*Extracted records*:
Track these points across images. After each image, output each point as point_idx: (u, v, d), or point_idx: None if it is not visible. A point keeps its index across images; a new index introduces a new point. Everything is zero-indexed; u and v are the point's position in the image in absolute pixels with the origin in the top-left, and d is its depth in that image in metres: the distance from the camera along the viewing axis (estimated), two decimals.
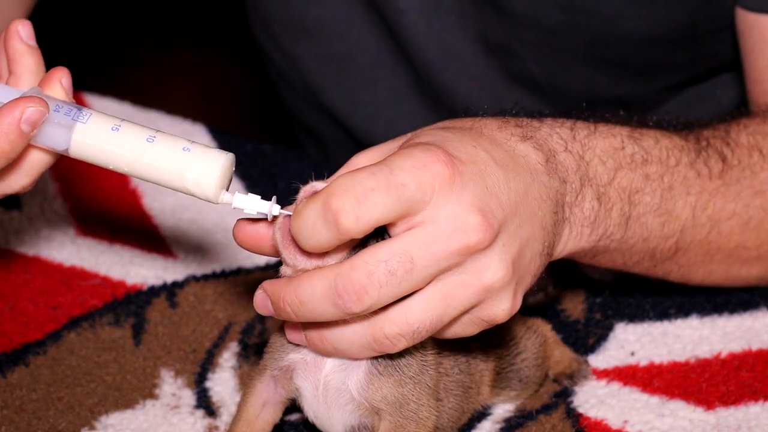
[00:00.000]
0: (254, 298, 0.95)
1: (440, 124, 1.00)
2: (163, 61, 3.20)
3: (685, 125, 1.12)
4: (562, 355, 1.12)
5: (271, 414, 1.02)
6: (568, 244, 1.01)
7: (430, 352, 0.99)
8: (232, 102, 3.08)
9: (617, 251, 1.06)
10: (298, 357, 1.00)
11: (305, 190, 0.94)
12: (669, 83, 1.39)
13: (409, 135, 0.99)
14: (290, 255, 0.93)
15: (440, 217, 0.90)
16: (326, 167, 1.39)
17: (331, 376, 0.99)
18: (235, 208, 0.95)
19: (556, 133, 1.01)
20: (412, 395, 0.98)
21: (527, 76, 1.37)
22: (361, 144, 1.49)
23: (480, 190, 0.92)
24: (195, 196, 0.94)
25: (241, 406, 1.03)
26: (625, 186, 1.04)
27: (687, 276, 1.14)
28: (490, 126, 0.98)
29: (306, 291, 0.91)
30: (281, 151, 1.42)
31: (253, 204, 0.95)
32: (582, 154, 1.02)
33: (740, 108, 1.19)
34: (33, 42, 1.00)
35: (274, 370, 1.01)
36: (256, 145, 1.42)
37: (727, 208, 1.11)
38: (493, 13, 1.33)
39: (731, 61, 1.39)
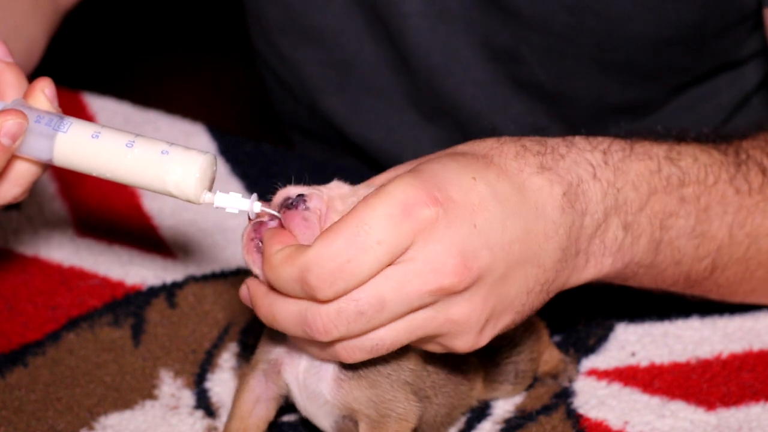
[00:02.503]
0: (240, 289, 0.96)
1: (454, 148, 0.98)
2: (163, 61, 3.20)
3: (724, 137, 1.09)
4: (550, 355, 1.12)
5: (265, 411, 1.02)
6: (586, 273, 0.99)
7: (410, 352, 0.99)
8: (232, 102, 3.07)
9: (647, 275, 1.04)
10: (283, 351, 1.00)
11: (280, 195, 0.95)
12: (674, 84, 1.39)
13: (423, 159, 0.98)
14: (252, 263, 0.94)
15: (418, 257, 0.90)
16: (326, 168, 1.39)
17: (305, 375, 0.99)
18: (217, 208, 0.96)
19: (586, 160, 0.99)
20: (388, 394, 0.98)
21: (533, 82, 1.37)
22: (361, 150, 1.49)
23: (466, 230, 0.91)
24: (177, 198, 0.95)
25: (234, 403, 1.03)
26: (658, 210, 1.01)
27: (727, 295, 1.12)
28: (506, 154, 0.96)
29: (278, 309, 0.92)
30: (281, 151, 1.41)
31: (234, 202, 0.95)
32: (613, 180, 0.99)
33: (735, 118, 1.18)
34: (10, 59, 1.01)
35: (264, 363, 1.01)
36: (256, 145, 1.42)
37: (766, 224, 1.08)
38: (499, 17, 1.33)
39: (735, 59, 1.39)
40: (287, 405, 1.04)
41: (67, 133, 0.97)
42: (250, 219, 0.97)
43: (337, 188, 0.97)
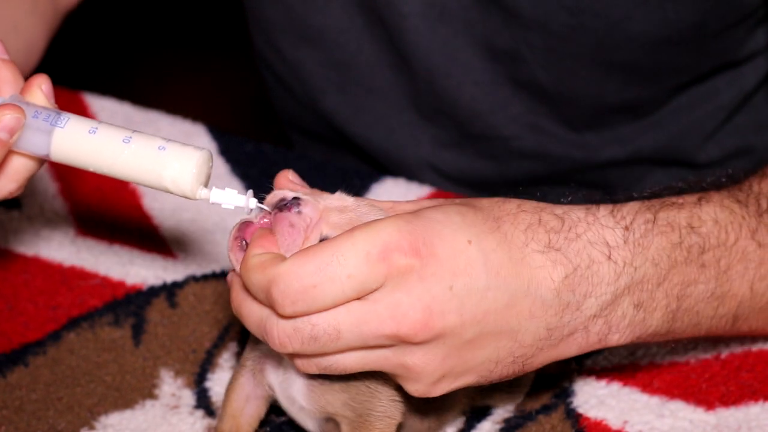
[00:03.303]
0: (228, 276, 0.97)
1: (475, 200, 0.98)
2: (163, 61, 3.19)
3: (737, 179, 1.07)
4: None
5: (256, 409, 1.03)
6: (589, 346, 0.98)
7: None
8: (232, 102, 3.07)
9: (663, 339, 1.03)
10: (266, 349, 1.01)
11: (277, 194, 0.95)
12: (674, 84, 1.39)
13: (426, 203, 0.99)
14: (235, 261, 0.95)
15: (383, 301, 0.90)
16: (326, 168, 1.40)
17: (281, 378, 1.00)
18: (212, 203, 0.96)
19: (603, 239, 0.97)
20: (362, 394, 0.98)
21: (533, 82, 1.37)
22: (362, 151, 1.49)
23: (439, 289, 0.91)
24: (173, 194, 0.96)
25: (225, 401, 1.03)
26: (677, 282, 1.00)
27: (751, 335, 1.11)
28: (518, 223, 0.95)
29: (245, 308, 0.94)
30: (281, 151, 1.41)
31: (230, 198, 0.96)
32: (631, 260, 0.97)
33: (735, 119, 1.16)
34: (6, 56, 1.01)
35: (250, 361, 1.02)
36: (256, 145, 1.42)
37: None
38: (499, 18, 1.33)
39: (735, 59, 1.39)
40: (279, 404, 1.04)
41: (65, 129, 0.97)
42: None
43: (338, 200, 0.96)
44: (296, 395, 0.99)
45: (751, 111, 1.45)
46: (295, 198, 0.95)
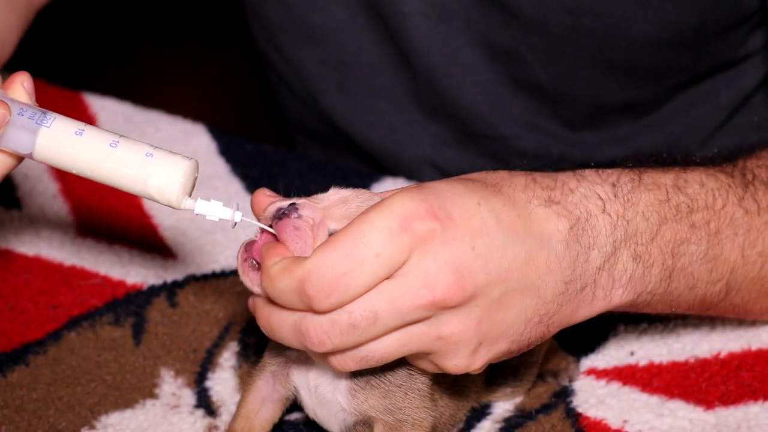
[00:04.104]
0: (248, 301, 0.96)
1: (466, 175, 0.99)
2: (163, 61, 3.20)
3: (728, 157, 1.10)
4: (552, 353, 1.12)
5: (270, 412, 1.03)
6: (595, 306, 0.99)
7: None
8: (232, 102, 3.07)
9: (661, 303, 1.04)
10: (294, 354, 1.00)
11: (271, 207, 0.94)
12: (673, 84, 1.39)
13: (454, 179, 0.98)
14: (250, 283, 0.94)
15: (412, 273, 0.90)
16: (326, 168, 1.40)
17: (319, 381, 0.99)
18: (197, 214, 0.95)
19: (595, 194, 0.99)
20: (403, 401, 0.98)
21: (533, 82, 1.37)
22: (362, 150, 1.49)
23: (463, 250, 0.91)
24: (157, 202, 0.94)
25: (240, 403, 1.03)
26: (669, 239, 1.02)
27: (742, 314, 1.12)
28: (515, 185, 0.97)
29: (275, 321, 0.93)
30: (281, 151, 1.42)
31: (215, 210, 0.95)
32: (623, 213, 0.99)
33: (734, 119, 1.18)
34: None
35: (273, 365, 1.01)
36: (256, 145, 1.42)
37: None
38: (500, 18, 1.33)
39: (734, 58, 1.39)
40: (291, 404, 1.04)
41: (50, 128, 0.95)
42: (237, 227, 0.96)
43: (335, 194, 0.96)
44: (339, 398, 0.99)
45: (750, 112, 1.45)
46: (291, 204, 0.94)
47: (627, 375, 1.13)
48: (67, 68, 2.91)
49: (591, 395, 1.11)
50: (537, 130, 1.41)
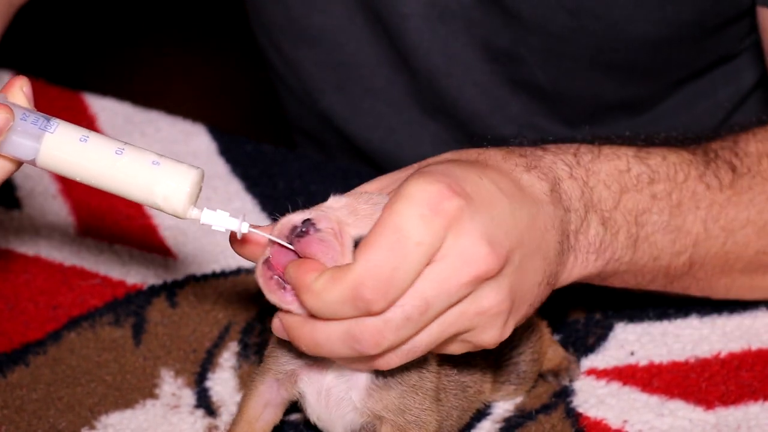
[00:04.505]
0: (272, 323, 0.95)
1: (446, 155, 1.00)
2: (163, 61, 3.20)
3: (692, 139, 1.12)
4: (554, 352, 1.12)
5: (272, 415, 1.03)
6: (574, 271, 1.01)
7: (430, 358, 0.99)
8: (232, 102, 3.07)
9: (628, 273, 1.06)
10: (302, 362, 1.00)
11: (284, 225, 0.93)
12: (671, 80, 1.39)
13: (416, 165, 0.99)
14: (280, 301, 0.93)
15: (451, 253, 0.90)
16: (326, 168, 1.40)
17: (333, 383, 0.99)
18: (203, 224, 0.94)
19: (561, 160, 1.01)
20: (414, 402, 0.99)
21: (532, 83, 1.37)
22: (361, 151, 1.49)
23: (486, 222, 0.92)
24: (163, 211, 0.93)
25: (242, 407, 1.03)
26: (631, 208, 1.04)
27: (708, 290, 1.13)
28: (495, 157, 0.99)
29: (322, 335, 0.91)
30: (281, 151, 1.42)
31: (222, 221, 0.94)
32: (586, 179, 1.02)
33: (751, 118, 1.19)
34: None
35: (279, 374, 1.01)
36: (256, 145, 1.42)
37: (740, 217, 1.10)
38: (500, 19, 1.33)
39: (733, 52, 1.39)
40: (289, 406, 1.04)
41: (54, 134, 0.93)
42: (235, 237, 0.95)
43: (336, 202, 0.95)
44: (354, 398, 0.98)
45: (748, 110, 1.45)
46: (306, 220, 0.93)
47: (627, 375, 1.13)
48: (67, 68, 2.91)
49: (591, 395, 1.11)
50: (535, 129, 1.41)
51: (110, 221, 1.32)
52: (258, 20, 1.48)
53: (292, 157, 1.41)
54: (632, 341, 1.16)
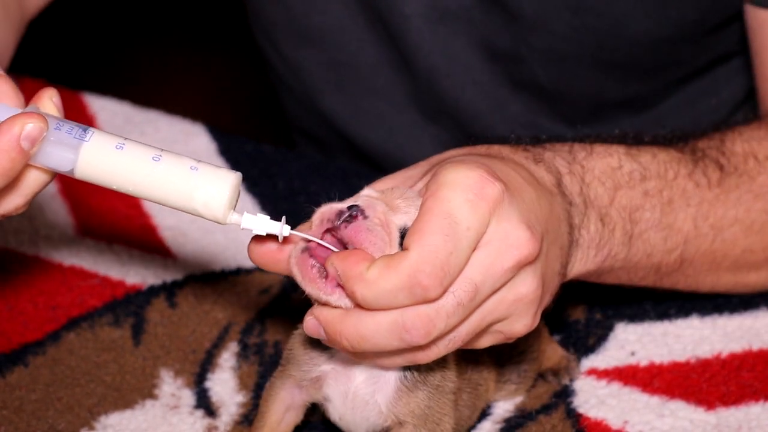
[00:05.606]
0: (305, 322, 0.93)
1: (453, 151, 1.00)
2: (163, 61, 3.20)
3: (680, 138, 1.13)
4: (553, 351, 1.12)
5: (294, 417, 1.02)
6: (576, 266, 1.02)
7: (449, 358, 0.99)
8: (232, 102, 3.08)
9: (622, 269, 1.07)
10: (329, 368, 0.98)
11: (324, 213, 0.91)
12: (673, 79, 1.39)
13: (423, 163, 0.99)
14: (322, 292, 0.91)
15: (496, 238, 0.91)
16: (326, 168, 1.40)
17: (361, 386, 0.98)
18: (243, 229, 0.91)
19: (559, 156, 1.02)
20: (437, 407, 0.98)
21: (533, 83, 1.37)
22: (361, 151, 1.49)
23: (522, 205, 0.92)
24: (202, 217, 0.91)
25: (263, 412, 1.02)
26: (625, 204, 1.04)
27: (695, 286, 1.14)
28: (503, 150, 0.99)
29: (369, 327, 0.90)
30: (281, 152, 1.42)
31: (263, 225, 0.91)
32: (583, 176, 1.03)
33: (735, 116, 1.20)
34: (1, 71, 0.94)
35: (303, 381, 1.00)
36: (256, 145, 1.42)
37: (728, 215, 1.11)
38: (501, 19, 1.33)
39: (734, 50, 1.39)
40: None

*Exercise instructions*: Within the data above, the lines from the one with "[00:00.000]" to the one with "39: (731, 61, 1.39)" must be repeated exactly; no other line belongs in the answer.

*Answer below*:
[00:00.000]
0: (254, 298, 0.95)
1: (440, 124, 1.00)
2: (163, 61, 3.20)
3: (685, 125, 1.12)
4: (562, 355, 1.12)
5: (271, 414, 1.02)
6: (568, 244, 1.01)
7: (430, 352, 0.99)
8: (232, 102, 3.08)
9: (617, 251, 1.06)
10: (298, 357, 1.00)
11: (305, 190, 0.94)
12: (669, 83, 1.39)
13: (409, 135, 0.99)
14: (290, 255, 0.93)
15: (440, 217, 0.90)
16: (326, 167, 1.39)
17: (331, 376, 0.99)
18: (235, 208, 0.95)
19: (556, 133, 1.01)
20: (412, 395, 0.98)
21: (527, 76, 1.37)
22: (361, 144, 1.49)
23: (480, 190, 0.92)
24: (195, 196, 0.94)
25: (241, 406, 1.03)
26: (625, 186, 1.04)
27: (687, 276, 1.14)
28: (490, 126, 0.98)
29: (306, 291, 0.91)
30: (281, 151, 1.42)
31: (253, 204, 0.95)
32: (582, 154, 1.02)
33: (740, 108, 1.19)
34: (33, 42, 1.00)
35: (274, 370, 1.01)
36: (256, 145, 1.42)
37: (727, 208, 1.11)
38: (493, 13, 1.33)
39: (731, 61, 1.39)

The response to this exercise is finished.